(Information given)

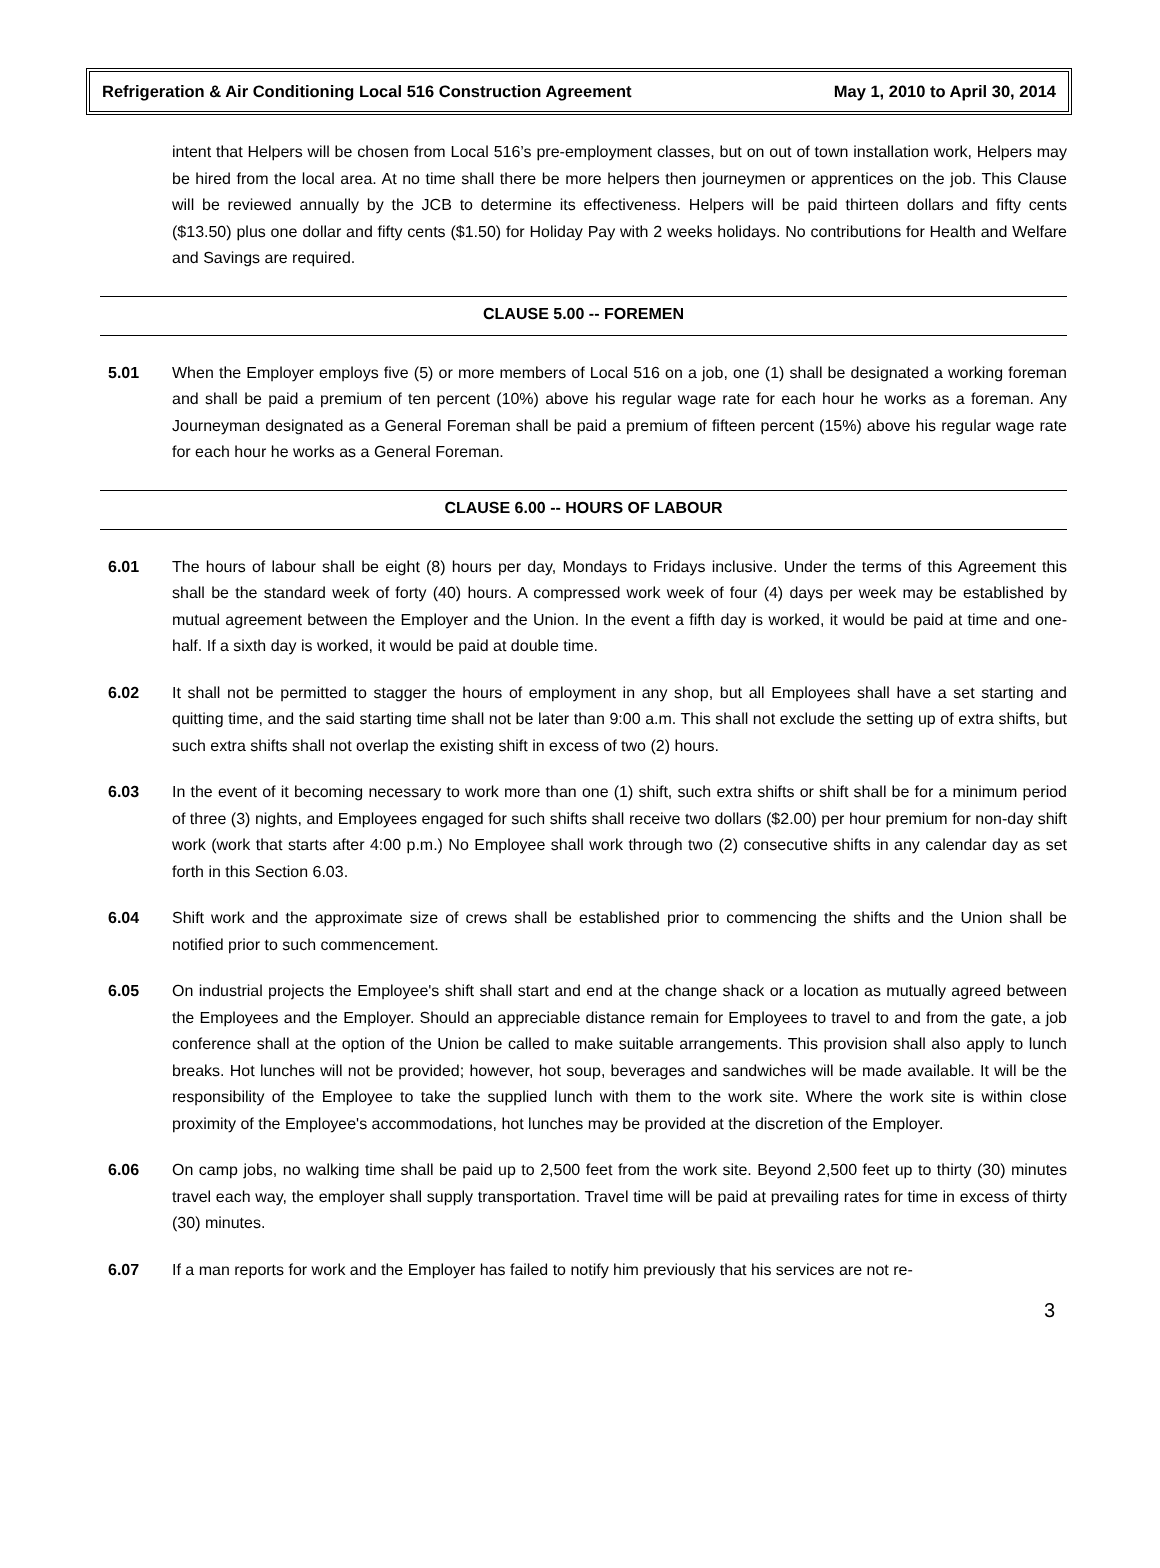Refrigeration & Air Conditioning Local 516 Construction Agreement May 1, 2010 to April 30, 2014
intent that Helpers will be chosen from Local 516’s pre-employment classes, but on out of town installation work, Helpers may be hired from the local area. At no time shall there be more helpers then journeymen or apprentices on the job. This Clause will be reviewed annually by the JCB to determine its effectiveness. Helpers will be paid thirteen dollars and fifty cents ($13.50) plus one dollar and fifty cents ($1.50) for Holiday Pay with 2 weeks holidays. No contributions for Health and Welfare and Savings are required.
CLAUSE 5.00 -- FOREMEN
5.01 When the Employer employs five (5) or more members of Local 516 on a job, one (1) shall be designated a working foreman and shall be paid a premium of ten percent (10%) above his regular wage rate for each hour he works as a foreman. Any Journeyman designated as a General Foreman shall be paid a premium of fifteen percent (15%) above his regular wage rate for each hour he works as a General Foreman.
CLAUSE 6.00 -- HOURS OF LABOUR
6.01 The hours of labour shall be eight (8) hours per day, Mondays to Fridays inclusive. Under the terms of this Agreement this shall be the standard week of forty (40) hours. A compressed work week of four (4) days per week may be established by mutual agreement between the Employer and the Union. In the event a fifth day is worked, it would be paid at time and one-half. If a sixth day is worked, it would be paid at double time.
6.02 It shall not be permitted to stagger the hours of employment in any shop, but all Employees shall have a set starting and quitting time, and the said starting time shall not be later than 9:00 a.m. This shall not exclude the setting up of extra shifts, but such extra shifts shall not overlap the existing shift in excess of two (2) hours.
6.03 In the event of it becoming necessary to work more than one (1) shift, such extra shifts or shift shall be for a minimum period of three (3) nights, and Employees engaged for such shifts shall receive two dollars ($2.00) per hour premium for non-day shift work (work that starts after 4:00 p.m.) No Employee shall work through two (2) consecutive shifts in any calendar day as set forth in this Section 6.03.
6.04 Shift work and the approximate size of crews shall be established prior to commencing the shifts and the Union shall be notified prior to such commencement.
6.05 On industrial projects the Employee's shift shall start and end at the change shack or a location as mutually agreed between the Employees and the Employer. Should an appreciable distance remain for Employees to travel to and from the gate, a job conference shall at the option of the Union be called to make suitable arrangements. This provision shall also apply to lunch breaks. Hot lunches will not be provided; however, hot soup, beverages and sandwiches will be made available. It will be the responsibility of the Employee to take the supplied lunch with them to the work site. Where the work site is within close proximity of the Employee's accommodations, hot lunches may be provided at the discretion of the Employer.
6.06 On camp jobs, no walking time shall be paid up to 2,500 feet from the work site. Beyond 2,500 feet up to thirty (30) minutes travel each way, the employer shall supply transportation. Travel time will be paid at prevailing rates for time in excess of thirty (30) minutes.
6.07 If a man reports for work and the Employer has failed to notify him previously that his services are not re-
3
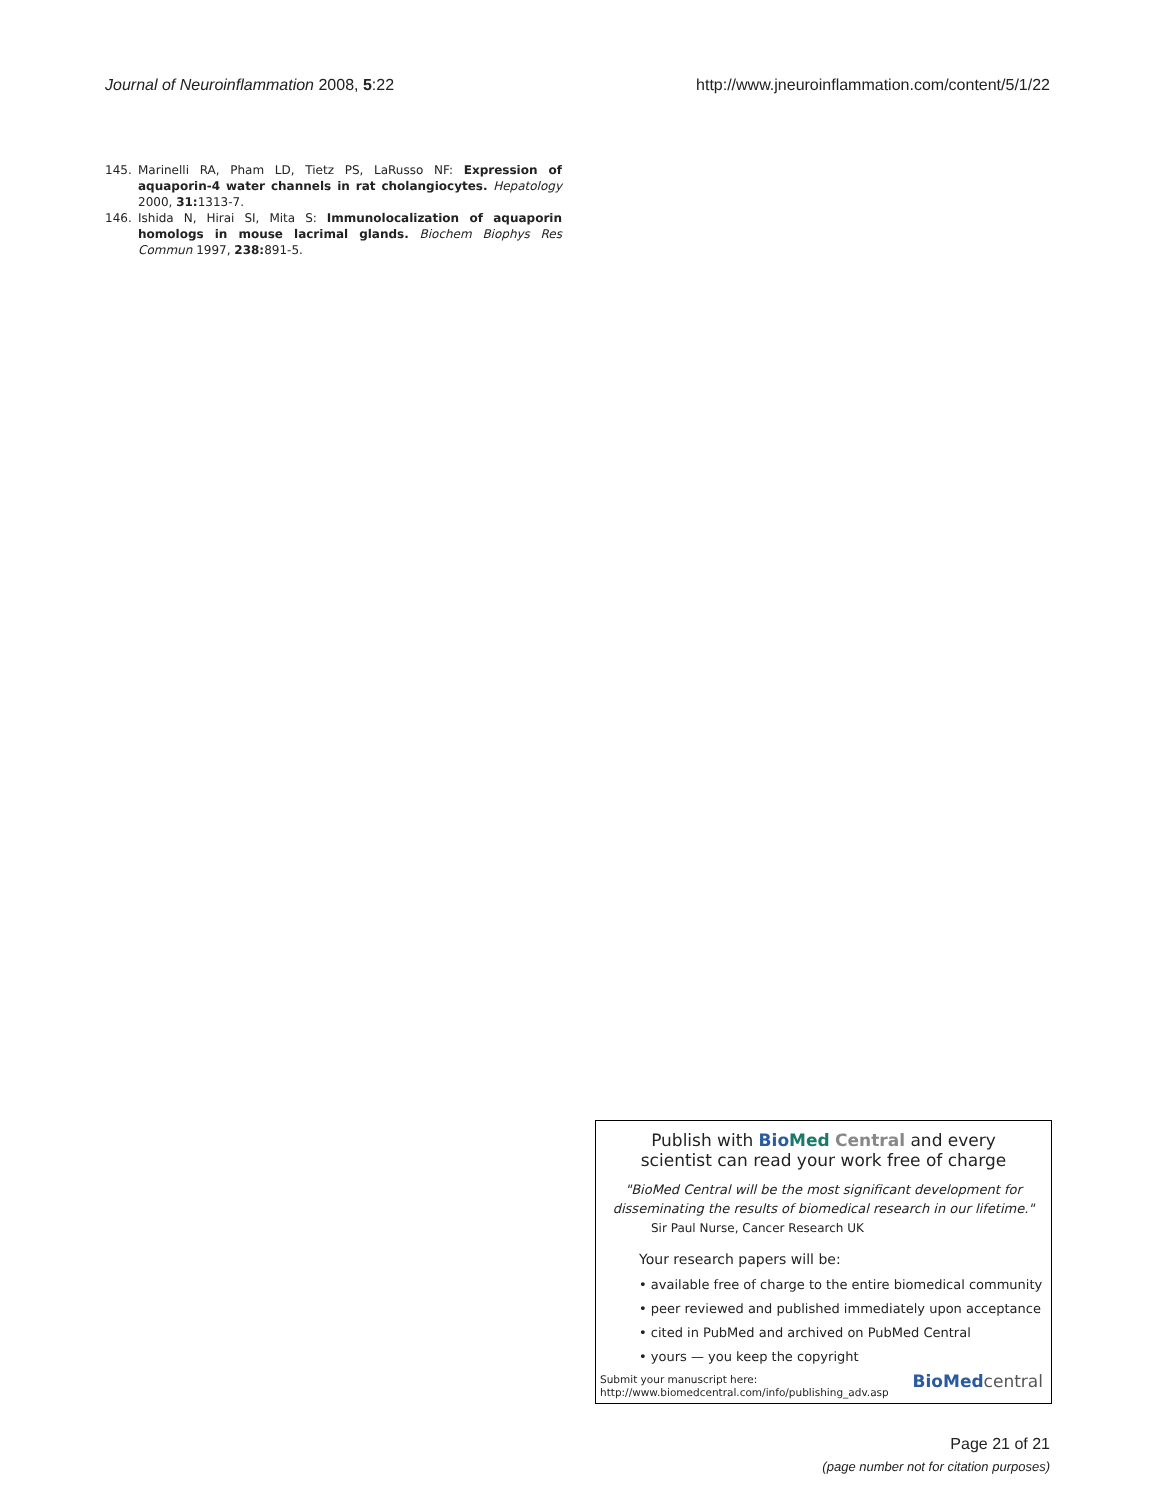Journal of Neuroinflammation 2008, 5:22 http://www.jneuroinflammation.com/content/5/1/22
145. Marinelli RA, Pham LD, Tietz PS, LaRusso NF: Expression of aquaporin-4 water channels in rat cholangiocytes. Hepatology 2000, 31: 1313-7.
146. Ishida N, Hirai SI, Mita S: Immunolocalization of aquaporin homologs in mouse lacrimal glands. Biochem Biophys Res Commun 1997, 238: 891-5.
Publish with Bio Med Central and every
scientist can read your work free of charge
"BioMed Central will be the most significant development for
disseminating the results of biomedical research in our lifetime."
Sir Paul Nurse, Cancer Research UK
Your research papers will be:
• available free of charge to the entire biomedical community
• peer reviewed and published immediately upon acceptance
• cited in PubMed and archived on PubMed Central
• yours — you keep the copyright
Submit your manuscript here:
http://www.biomedcentral.com/info/publishing_adv.asp
BioMedcentral
Page 21 of 21
(page number not for citation purposes)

(End Information given)

Which of the lines above hold the word "aquaporin"? Copy each one.

### Solution for this problem
145. Marinelli RA, Pham LD, Tietz PS, LaRusso NF: Expression of aquaporin-4 water channels in rat cholangiocytes. Hepatology 2000, 31: 1313-7.
146. Ishida N, Hirai SI, Mita S: Immunolocalization of aquaporin homologs in mouse lacrimal glands. Biochem Biophys Res Commun 1997, 238: 891-5.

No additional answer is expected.